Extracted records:
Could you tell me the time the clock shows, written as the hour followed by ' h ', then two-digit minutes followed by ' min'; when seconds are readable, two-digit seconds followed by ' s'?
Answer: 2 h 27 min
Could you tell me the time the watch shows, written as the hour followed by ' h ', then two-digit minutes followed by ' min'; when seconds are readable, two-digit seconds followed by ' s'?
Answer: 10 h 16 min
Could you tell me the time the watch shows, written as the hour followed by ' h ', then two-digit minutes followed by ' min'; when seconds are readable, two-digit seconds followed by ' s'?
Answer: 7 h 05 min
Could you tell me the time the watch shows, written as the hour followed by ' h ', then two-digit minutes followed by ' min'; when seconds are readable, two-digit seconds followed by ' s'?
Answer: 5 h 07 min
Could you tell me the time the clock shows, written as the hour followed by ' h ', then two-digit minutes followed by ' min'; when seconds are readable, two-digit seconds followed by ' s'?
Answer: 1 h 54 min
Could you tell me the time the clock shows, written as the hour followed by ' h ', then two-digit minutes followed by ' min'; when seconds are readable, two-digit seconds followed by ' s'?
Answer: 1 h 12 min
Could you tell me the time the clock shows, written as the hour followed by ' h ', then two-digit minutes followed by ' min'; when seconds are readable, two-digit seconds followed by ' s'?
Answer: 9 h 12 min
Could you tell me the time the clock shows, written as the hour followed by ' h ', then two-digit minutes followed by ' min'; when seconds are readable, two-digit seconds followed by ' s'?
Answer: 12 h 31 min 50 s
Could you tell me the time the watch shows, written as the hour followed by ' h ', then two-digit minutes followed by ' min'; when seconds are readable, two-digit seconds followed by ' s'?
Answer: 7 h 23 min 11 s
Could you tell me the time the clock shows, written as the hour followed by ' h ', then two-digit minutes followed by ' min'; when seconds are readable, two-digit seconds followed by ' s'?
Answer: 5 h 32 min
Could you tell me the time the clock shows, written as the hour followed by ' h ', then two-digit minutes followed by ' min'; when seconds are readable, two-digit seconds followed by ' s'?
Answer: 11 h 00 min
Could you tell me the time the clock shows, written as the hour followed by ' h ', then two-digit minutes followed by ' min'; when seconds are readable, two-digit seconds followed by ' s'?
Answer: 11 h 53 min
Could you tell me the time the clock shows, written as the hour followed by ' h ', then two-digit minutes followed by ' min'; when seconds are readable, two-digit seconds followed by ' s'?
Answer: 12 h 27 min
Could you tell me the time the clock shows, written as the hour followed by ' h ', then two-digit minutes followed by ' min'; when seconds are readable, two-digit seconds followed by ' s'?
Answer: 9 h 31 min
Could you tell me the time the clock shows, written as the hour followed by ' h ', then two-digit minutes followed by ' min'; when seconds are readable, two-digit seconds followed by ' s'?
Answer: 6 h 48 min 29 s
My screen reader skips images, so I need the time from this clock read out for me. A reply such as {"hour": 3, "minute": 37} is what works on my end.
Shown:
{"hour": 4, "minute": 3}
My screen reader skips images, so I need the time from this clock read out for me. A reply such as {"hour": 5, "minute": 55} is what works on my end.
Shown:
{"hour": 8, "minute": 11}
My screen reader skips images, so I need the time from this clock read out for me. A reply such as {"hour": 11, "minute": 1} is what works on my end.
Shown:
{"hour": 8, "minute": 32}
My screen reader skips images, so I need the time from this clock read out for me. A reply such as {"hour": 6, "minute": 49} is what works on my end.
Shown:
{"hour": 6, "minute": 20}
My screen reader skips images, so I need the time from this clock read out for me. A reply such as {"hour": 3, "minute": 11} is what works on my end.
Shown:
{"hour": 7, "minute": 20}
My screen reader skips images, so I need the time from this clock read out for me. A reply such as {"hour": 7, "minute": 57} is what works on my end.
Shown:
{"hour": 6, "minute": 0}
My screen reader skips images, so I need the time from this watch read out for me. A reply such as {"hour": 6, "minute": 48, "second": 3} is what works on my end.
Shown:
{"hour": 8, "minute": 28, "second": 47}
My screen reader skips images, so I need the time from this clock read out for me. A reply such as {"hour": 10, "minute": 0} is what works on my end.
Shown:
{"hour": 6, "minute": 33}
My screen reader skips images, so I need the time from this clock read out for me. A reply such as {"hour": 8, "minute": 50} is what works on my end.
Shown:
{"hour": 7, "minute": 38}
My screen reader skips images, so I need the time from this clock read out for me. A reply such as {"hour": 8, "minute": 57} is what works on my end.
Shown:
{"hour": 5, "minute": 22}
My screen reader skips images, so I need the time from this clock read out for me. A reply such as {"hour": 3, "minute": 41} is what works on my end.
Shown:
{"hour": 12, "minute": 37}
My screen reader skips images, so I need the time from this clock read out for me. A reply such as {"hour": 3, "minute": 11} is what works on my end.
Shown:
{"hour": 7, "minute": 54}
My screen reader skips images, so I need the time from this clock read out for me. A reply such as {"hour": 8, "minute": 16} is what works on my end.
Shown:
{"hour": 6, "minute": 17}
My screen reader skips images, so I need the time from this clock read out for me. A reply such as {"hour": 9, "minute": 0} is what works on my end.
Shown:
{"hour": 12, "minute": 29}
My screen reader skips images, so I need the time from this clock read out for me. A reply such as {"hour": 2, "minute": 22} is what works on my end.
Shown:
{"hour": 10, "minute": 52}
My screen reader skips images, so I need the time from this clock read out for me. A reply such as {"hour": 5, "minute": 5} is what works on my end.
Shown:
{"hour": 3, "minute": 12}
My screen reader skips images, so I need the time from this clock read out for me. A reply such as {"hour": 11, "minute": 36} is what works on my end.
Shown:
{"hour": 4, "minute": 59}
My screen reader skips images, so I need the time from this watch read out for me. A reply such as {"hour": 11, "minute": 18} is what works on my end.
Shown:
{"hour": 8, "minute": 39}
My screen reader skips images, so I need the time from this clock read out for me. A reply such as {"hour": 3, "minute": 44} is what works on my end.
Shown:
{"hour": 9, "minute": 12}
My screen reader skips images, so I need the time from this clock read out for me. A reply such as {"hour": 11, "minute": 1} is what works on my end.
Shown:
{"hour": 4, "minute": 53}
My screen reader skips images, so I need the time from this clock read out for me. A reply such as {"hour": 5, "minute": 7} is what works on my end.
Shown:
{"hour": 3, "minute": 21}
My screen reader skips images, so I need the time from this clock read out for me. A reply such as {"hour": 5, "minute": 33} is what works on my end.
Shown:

#### Directive
Extract every one of the records above and copy each line word for word, with no changes.

#### Full solution
Could you tell me the time the clock shows, written as the hour followed by ' h ', then two-digit minutes followed by ' min'; when seconds are readable, two-digit seconds followed by ' s'?
Answer: 2 h 27 min
Could you tell me the time the watch shows, written as the hour followed by ' h ', then two-digit minutes followed by ' min'; when seconds are readable, two-digit seconds followed by ' s'?
Answer: 10 h 16 min
Could you tell me the time the watch shows, written as the hour followed by ' h ', then two-digit minutes followed by ' min'; when seconds are readable, two-digit seconds followed by ' s'?
Answer: 7 h 05 min
Could you tell me the time the watch shows, written as the hour followed by ' h ', then two-digit minutes followed by ' min'; when seconds are readable, two-digit seconds followed by ' s'?
Answer: 5 h 07 min
Could you tell me the time the clock shows, written as the hour followed by ' h ', then two-digit minutes followed by ' min'; when seconds are readable, two-digit seconds followed by ' s'?
Answer: 1 h 54 min
Could you tell me the time the clock shows, written as the hour followed by ' h ', then two-digit minutes followed by ' min'; when seconds are readable, two-digit seconds followed by ' s'?
Answer: 1 h 12 min
Could you tell me the time the clock shows, written as the hour followed by ' h ', then two-digit minutes followed by ' min'; when seconds are readable, two-digit seconds followed by ' s'?
Answer: 9 h 12 min
Could you tell me the time the clock shows, written as the hour followed by ' h ', then two-digit minutes followed by ' min'; when seconds are readable, two-digit seconds followed by ' s'?
Answer: 12 h 31 min 50 s
Could you tell me the time the watch shows, written as the hour followed by ' h ', then two-digit minutes followed by ' min'; when seconds are readable, two-digit seconds followed by ' s'?
Answer: 7 h 23 min 11 s
Could you tell me the time the clock shows, written as the hour followed by ' h ', then two-digit minutes followed by ' min'; when seconds are readable, two-digit seconds followed by ' s'?
Answer: 5 h 32 min
Could you tell me the time the clock shows, written as the hour followed by ' h ', then two-digit minutes followed by ' min'; when seconds are readable, two-digit seconds followed by ' s'?
Answer: 11 h 00 min
Could you tell me the time the clock shows, written as the hour followed by ' h ', then two-digit minutes followed by ' min'; when seconds are readable, two-digit seconds followed by ' s'?
Answer: 11 h 53 min
Could you tell me the time the clock shows, written as the hour followed by ' h ', then two-digit minutes followed by ' min'; when seconds are readable, two-digit seconds followed by ' s'?
Answer: 12 h 27 min
Could you tell me the time the clock shows, written as the hour followed by ' h ', then two-digit minutes followed by ' min'; when seconds are readable, two-digit seconds followed by ' s'?
Answer: 9 h 31 min
Could you tell me the time the clock shows, written as the hour followed by ' h ', then two-digit minutes followed by ' min'; when seconds are readable, two-digit seconds followed by ' s'?
Answer: 6 h 48 min 29 s
My screen reader skips images, so I need the time from this clock read out for me. A reply such as {"hour": 3, "minute": 37} is what works on my end.
Shown:
{"hour": 4, "minute": 3}
My screen reader skips images, so I need the time from this clock read out for me. A reply such as {"hour": 5, "minute": 55} is what works on my end.
Shown:
{"hour": 8, "minute": 11}
My screen reader skips images, so I need the time from this clock read out for me. A reply such as {"hour": 11, "minute": 1} is what works on my end.
Shown:
{"hour": 8, "minute": 32}
My screen reader skips images, so I need the time from this clock read out for me. A reply such as {"hour": 6, "minute": 49} is what works on my end.
Shown:
{"hour": 6, "minute": 20}
My screen reader skips images, so I need the time from this clock read out for me. A reply such as {"hour": 3, "minute": 11} is what works on my end.
Shown:
{"hour": 7, "minute": 20}
My screen reader skips images, so I need the time from this clock read out for me. A reply such as {"hour": 7, "minute": 57} is what works on my end.
Shown:
{"hour": 6, "minute": 0}
My screen reader skips images, so I need the time from this watch read out for me. A reply such as {"hour": 6, "minute": 48, "second": 3} is what works on my end.
Shown:
{"hour": 8, "minute": 28, "second": 47}
My screen reader skips images, so I need the time from this clock read out for me. A reply such as {"hour": 10, "minute": 0} is what works on my end.
Shown:
{"hour": 6, "minute": 33}
My screen reader skips images, so I need the time from this clock read out for me. A reply such as {"hour": 8, "minute": 50} is what works on my end.
Shown:
{"hour": 7, "minute": 38}
My screen reader skips images, so I need the time from this clock read out for me. A reply such as {"hour": 8, "minute": 57} is what works on my end.
Shown:
{"hour": 5, "minute": 22}
My screen reader skips images, so I need the time from this clock read out for me. A reply such as {"hour": 3, "minute": 41} is what works on my end.
Shown:
{"hour": 12, "minute": 37}
My screen reader skips images, so I need the time from this clock read out for me. A reply such as {"hour": 3, "minute": 11} is what works on my end.
Shown:
{"hour": 7, "minute": 54}
My screen reader skips images, so I need the time from this clock read out for me. A reply such as {"hour": 8, "minute": 16} is what works on my end.
Shown:
{"hour": 6, "minute": 17}
My screen reader skips images, so I need the time from this clock read out for me. A reply such as {"hour": 9, "minute": 0} is what works on my end.
Shown:
{"hour": 12, "minute": 29}
My screen reader skips images, so I need the time from this clock read out for me. A reply such as {"hour": 2, "minute": 22} is what works on my end.
Shown:
{"hour": 10, "minute": 52}
My screen reader skips images, so I need the time from this clock read out for me. A reply such as {"hour": 5, "minute": 5} is what works on my end.
Shown:
{"hour": 3, "minute": 12}
My screen reader skips images, so I need the time from this clock read out for me. A reply such as {"hour": 11, "minute": 36} is what works on my end.
Shown:
{"hour": 4, "minute": 59}
My screen reader skips images, so I need the time from this watch read out for me. A reply such as {"hour": 11, "minute": 18} is what works on my end.
Shown:
{"hour": 8, "minute": 39}
My screen reader skips images, so I need the time from this clock read out for me. A reply such as {"hour": 3, "minute": 44} is what works on my end.
Shown:
{"hour": 9, "minute": 12}
My screen reader skips images, so I need the time from this clock read out for me. A reply such as {"hour": 11, "minute": 1} is what works on my end.
Shown:
{"hour": 4, "minute": 53}
My screen reader skips images, so I need the time from this clock read out for me. A reply such as {"hour": 5, "minute": 7} is what works on my end.
Shown:
{"hour": 3, "minute": 21}
My screen reader skips images, so I need the time from this clock read out for me. A reply such as {"hour": 5, "minute": 33} is what works on my end.
Shown:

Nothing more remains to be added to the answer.